Trump Chaos: Rachel Maddow, ‘What It Looks Like When A President Fails’
“If you want to know what it looks like when a president fails,” MSNBC’s Rachel Maddow asked viewers during her program yesterday, “in every conceivable way, in every conceivable measure: this is what it looks like when a president fails, in every way.”
Maddow had just finished listing seemingly never-ending bumps in the road faced by the administration of President Donald Trump.
Oklahoma Attorney General Scott Pruitt, President Trump’s choice for Administrator of the Environmental Protection Agency, faces a tough vote in the Senate today after an Oklahoma court ordered that the Oklahoma AG’s office release thousands of documents under freedom of information requests related to the oil and gas industry that it had refused for the past two years.
Oklahoma district Judge Aletia Haynes Timmons called the refusal on the part of Pruitt an “abject failure to follow the law.”
Rachel Maddow held up Pruitt’s record of having ordered the use of an untested drug to execute rapist and murderer Clayton Lockett that resulted in his 45-minute ordeal that included the recipient of the death sentence aiding his executioners with the placement of a needle before finally dying from a heart attack. Further, the Oklahoma AG was found to have represented copied and pasted text supplied by donors representing the oil and gas industry as his own in correspondence.
The New York Times reports that Donald Trump’s pick for head of the EPA has sued the agency 14 times. Although the Senate is currently debating Scott Pruitt’s nomination, the order to release documents goes into effect on Tuesday, February 21.
Maddow suggested that Republicans may join with Democrats who have voiced concern about Pruitt’s appointment and that the vote could possibly be put off until the documents in question are released.
The MSNBC host then moved on to Monica Crowley, Donald Trump’s pick for deputy national security adviser, who was withdrawn from consideration after it was discovered that portions of a book, newspaper columns, and her Ph.D. thesis had been plagiarized.
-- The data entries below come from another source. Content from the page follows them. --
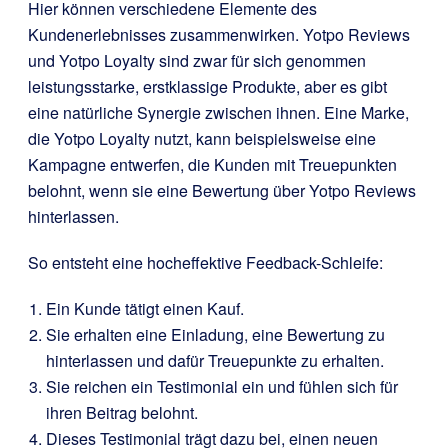
Hier können verschiedene Elemente des
Kundenerlebnisses zusammenwirken. Yotpo Reviews
und Yotpo Loyalty sind zwar für sich genommen
leistungsstarke, erstklassige Produkte, aber es gibt
eine natürliche Synergie zwischen ihnen. Eine Marke,
die Yotpo Loyalty nutzt, kann beispielsweise eine
Kampagne entwerfen, die Kunden mit Treuepunkten
belohnt, wenn sie eine Bewertung über Yotpo Reviews
hinterlassen.
So entsteht eine hocheffektive Feedback-Schleife:
Ein Kunde tätigt einen Kauf.
Sie erhalten eine Einladung, eine Bewertung zu
hinterlassen und dafür Treuepunkte zu erhalten.
Sie reichen ein Testimonial ein und fühlen sich für
ihren Beitrag belohnt.
Dieses Testimonial trägt dazu bei, einen neuen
Maddow noted Trump’s choice for secretary of the army, billionaire donor Vincent Viola, had his name dropped from consideration after it was discovered that he had been cited by police for “punching a guy out.” She also pointed out Michael Flynn’s shortest-ever tenure as national security adviser.
Maddow went on to note a new Washington Post report that, in addition to misleading the Trump administration, Michael Flynn may have lied to the FBI, an act that could carry considerable legal consequences. Flynn is accused of making misleading statements to the bureau regarding whether U.S. sanctions on Russia were discussed with Russian officials.
The host then made note of the withdrawal of Trump’s labor secretary nominee, Andrew Puzder, and the fact that the president’s choice to replace Michael Flynn as national security adviser, Admiral Robert Harward, has turned the offer down, saying that he is “conflicted” between his duty as a service member and “obvious dysfunctionality.”
“I see stories of chaos,” Donald Trump said to reporters at a press conference yesterday.
The president went on to describe the situation as the “exact opposite” and state that his administration is performing like a “fine-tuned machine.”
“The result of all the melodrama is a sense of constant chaos for a watchful nation and a crippling anxiety for White House officials,” writes Time of the numerous incidents seemingly plaguing the Trump administration.
Rachel Maddow called the current situation surrounding the Trump administration “unlike anything we have ever seen at the start of a presidential term.” She continued with news that the president intends to rescind the executive order with regard to immigration, which has been ruled unconstitutional, and replace it with a “substantially revised” order.
“Nobody wants to see the United States of America fail,” Maddow said to viewers, before explaining her view that current signals from the White House are creating worries of just that.